December 5, 2018

631 words 3 mins read

Generate PDF from HTML in NodeJS

I don’t do much JavaScript to be honest, if all I’m doing is web development I usually go with Python on the backend and Elm on the client side, but this time I needed to generate a PDF in NodeJS without any transpiler involved, so JavaScript it was. I found out about the library Puppeteer which is a high-level API to control a headless chrome, in essence you can control a web browser via code, in this post we use Nunjucks to render a web page in HTML and puppeteer to save that page to PDF.

First let’s add the needed packages to our dependencies:

$ npm install puppeteer --save

That will download a recent version of Chromium that is guaranteed to work with the library, so expect around 170MB ~ 280MB of disk space to be used, you can also point puppeteer to an existing chrome installation using environment variables. The first step is to generate our desired page in HTML, for that I used nunjucks, a template engine very similar to python’s ninja2, this can be installed like this:

$ npm install nunjucks --save

Let’s create the HTML page, for that we need a template, be sure to read the docs to know what syntax is allowed in templates, in my experience it’s very similar to ninja2, let’s create a simple template:

Hello {{ user.name }}, how's life in {{ user['country'] }}?
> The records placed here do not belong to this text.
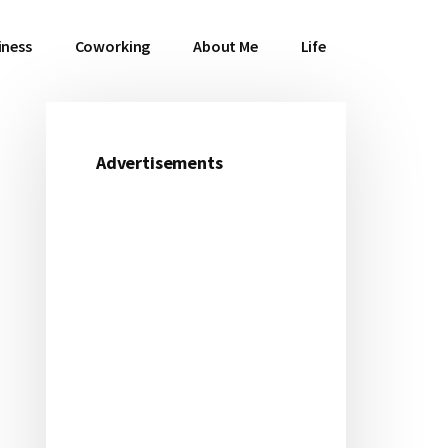
iness
Coworking
About Me
Life
Advertisements
Primary
Sidebar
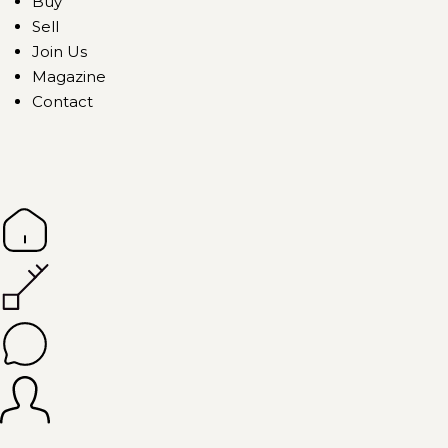
Buy
Sell
Join Us
Magazine
Contact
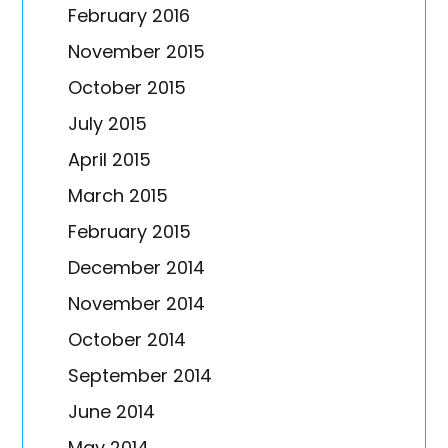
February 2016
November 2015
October 2015
July 2015
April 2015
March 2015
February 2015
December 2014
November 2014
October 2014
September 2014
June 2014
May 2014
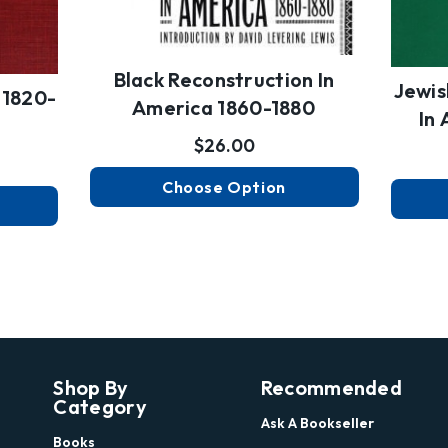
Black Reconstruction In
Jewis
 1820-
America 1860-1880
In
$26.00
Choose Option
Shop By
Recommended
Category
Ask A Bookseller
Books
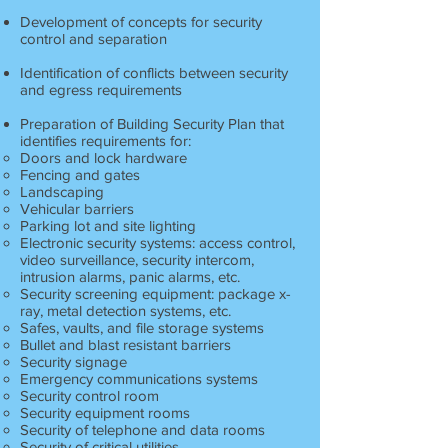
Development of concepts for security
control and separation
Identification of conflicts between security
and egress requirements
Preparation of Building Security Plan that
identifies requirements for:
Doors and lock hardware
Fencing and gates
Landscaping
Vehicular barriers
Parking lot and site lighting
Electronic security systems: access control,
video surveillance, security intercom,
intrusion alarms, panic alarms, etc.
Security screening equipment: package x-
ray, metal detection systems, etc.
Safes, vaults, and file storage systems
Bullet and blast resistant barriers
Security signage
Emergency communications systems
Security control room
Security equipment rooms
Security of telephone and data rooms
Security of critical utilities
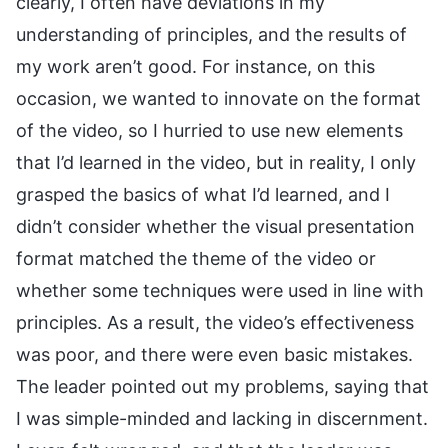
clearly, I often have deviations in my
understanding of principles, and the results of
my work aren’t good. For instance, on this
occasion, we wanted to innovate on the format
of the video, so I hurried to use new elements
that I’d learned in the video, but in reality, I only
grasped the basics of what I’d learned, and I
didn’t consider whether the visual presentation
format matched the theme of the video or
whether some techniques were used in line with
principles. As a result, the video’s effectiveness
was poor, and there were even basic mistakes.
The leader pointed out my problems, saying that
I was simple-minded and lacking in discernment.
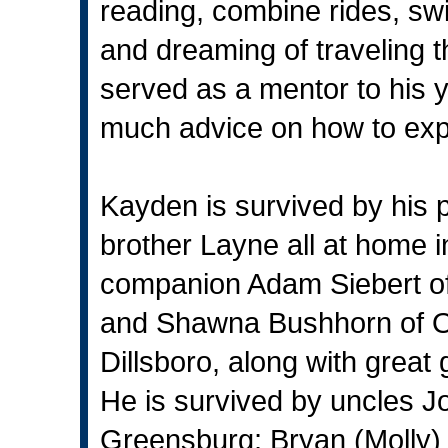
reading, combine rides, s
and dreaming of traveling 
served as a mentor to his 
much advice on how to expla
Kayden is survived by his p
brother Layne all at home i
companion Adam Siebert o
and Shawna Bushhorn of Os
Dillsboro, along with grea
He is survived by uncles J
Greensburg; Bryan (Molly) 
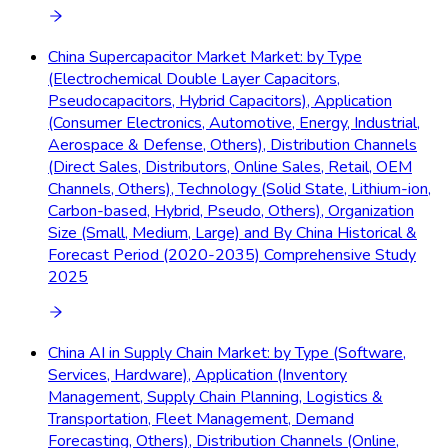
China Supercapacitor Market Market: by Type
(Electrochemical Double Layer Capacitors,
Pseudocapacitors, Hybrid Capacitors), Application
(Consumer Electronics, Automotive, Energy, Industrial,
Aerospace & Defense, Others), Distribution Channels
(Direct Sales, Distributors, Online Sales, Retail, OEM
Channels, Others), Technology (Solid State, Lithium-ion,
Carbon-based, Hybrid, Pseudo, Others), Organization
Size (Small, Medium, Large) and By China Historical &
Forecast Period (2020-2035) Comprehensive Study
2025
China AI in Supply Chain Market: by Type (Software,
Services, Hardware), Application (Inventory
Management, Supply Chain Planning, Logistics &
Transportation, Fleet Management, Demand
Forecasting, Others), Distribution Channels (Online,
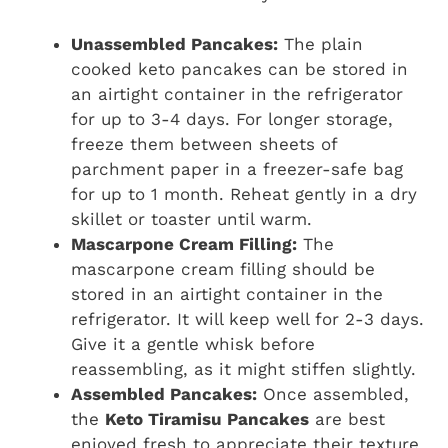
Unassembled Pancakes:
The plain
cooked keto pancakes can be stored in
an airtight container in the refrigerator
for up to 3-4 days. For longer storage,
freeze them between sheets of
parchment paper in a freezer-safe bag
for up to 1 month. Reheat gently in a dry
skillet or toaster until warm.
Mascarpone Cream Filling:
The
mascarpone cream filling should be
stored in an airtight container in the
refrigerator. It will keep well for 2-3 days.
Give it a gentle whisk before
reassembling, as it might stiffen slightly.
Assembled Pancakes:
Once assembled,
the
Keto Tiramisu Pancakes
are best
enjoyed fresh to appreciate their texture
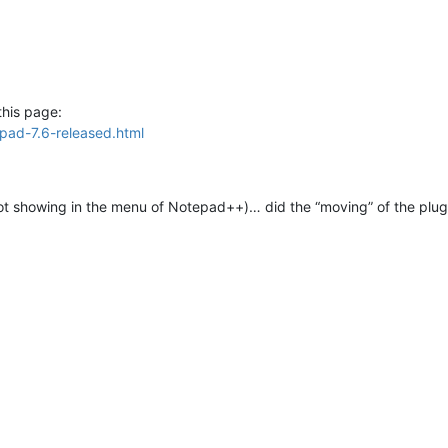
this page:
pad-7.6-released.html
ot showing in the menu of Notepad++)… did the “moving” of the plugin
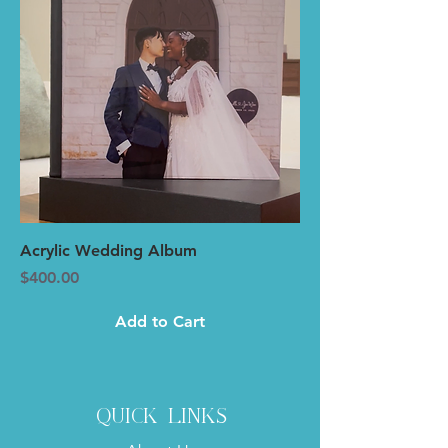
Acrylic Wedding Album
Price
$400.00
Add to Cart
quick links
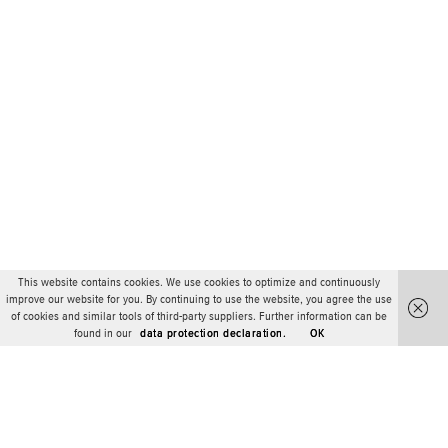
This website contains cookies. We use cookies to optimize and continuously
improve our website for you. By continuing to use the website, you agree the use
of cookies and similar tools of third-party suppliers. Further information can be
found in our
data protection declaration.
OK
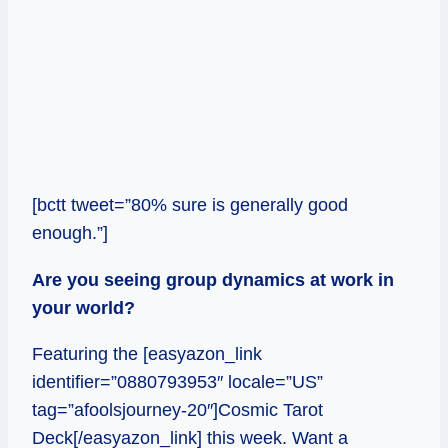
[bctt tweet=”80% sure is generally good
enough.”]
Are you seeing group dynamics at work in
your world?
Featuring the [easyazon_link
identifier=”0880793953″ locale=”US”
tag=”afoolsjourney-20″]Cosmic Tarot
Deck[/easyazon_link] this week. Want a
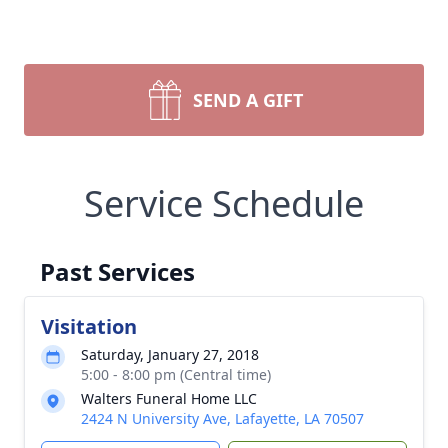
SEND A GIFT
Service Schedule
Past Services
Visitation
Saturday, January 27, 2018
5:00 - 8:00 pm (Central time)
Walters Funeral Home LLC
2424 N University Ave, Lafayette, LA 70507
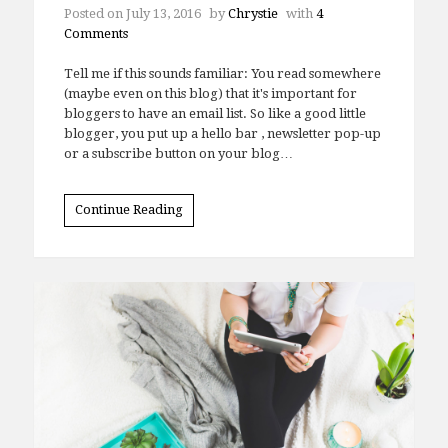
Posted on
July 13, 2016
by
Chrystie
with
4
Comments
Tell me if this sounds familiar: You read somewhere
(maybe even on this blog) that it's important for
bloggers to have an email list. So like a good little
blogger, you put up a hello bar , newsletter pop-up
or a subscribe button on your blog…
Continue Reading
If we save this in templates/template.html we can render it like this from a NodeJS script like this:

const nunjucks = require('nunjucks');

let htmlContent = nunjucks.render(
  'templates/template.html',
  { user: { name: 'John Doe', country: 'Brazil' } }
);

Notice render takes as second parameter an object with data passed to the template to be rendered. Now let’s use Puppeteer to turn this HTML to PDF, the first step is to launch a browser and open a new page, set the contents of the page to be the HTML contents we want to convert and finally save this page as a PDF, the browser will need to be closed at the end of this operation:

const puppeteer = require('puppeteer');

const browser = await puppeteer.launch();
const page = await browser.newPage();
await page.setContent(htmlContent);

const pdfContents = await page.pdf({ format: 'A4' });
await browser.close();

At this point pdfContents is the binary representation of the PDF and can be saved to disk using the NodeJS file system API:

const fs = require('fs');

fs.writeFile('pdfs/example.pdf', pdfContents, (err) => {
  if (err) {
    // Couldn't save PDF to disk
    console.log(err);
  }
});

Notice that the PDF generation code is concurrent code so you need to place that in a async code block, if you don’t use async/await then promises will be returned by puppeteer and you’ll need to handle that using callbacks, I find it cleaner and clearer to use async/await, python3 users should be also comfortable with this concurrent style of programming.

Lastly when running the PDF generation you can pass the path attribute so puppeteer saves the PDF to disk, this is handy if you don’t need to manipulate the binary contents of the PDF:

const nunjucks = require('nunjucks');
const puppeteer = require('puppeteer');

async function writePDF(contents) {
  const browser = await puppeteer.launch();
  const page = await browser.newPage();
  await page.setContent(contents);

  await page.pdf({path: 'pdfs/example.pdf', format: 'A4'});

  await browser.close();
}

(async () => {
  let htmlContent = nunjucks.render(
      'templates/template.html',
      { user: { name: 'John Doe', country: 'Brazil' } }
  );

  await writePDF(htmlContent);
  console.log('Done!');
})();

Conclusion

In this post we’ve seen how to use Nunjucks to generate an HTML page using a template with Jinja2 like syntax, then we used Puppeteer a high-level API to control a headless chromium to turn the generated HTML into PDF. However generation of the PDF is concurrent code so it needs to be annotated with async/await keywords where promises are returned.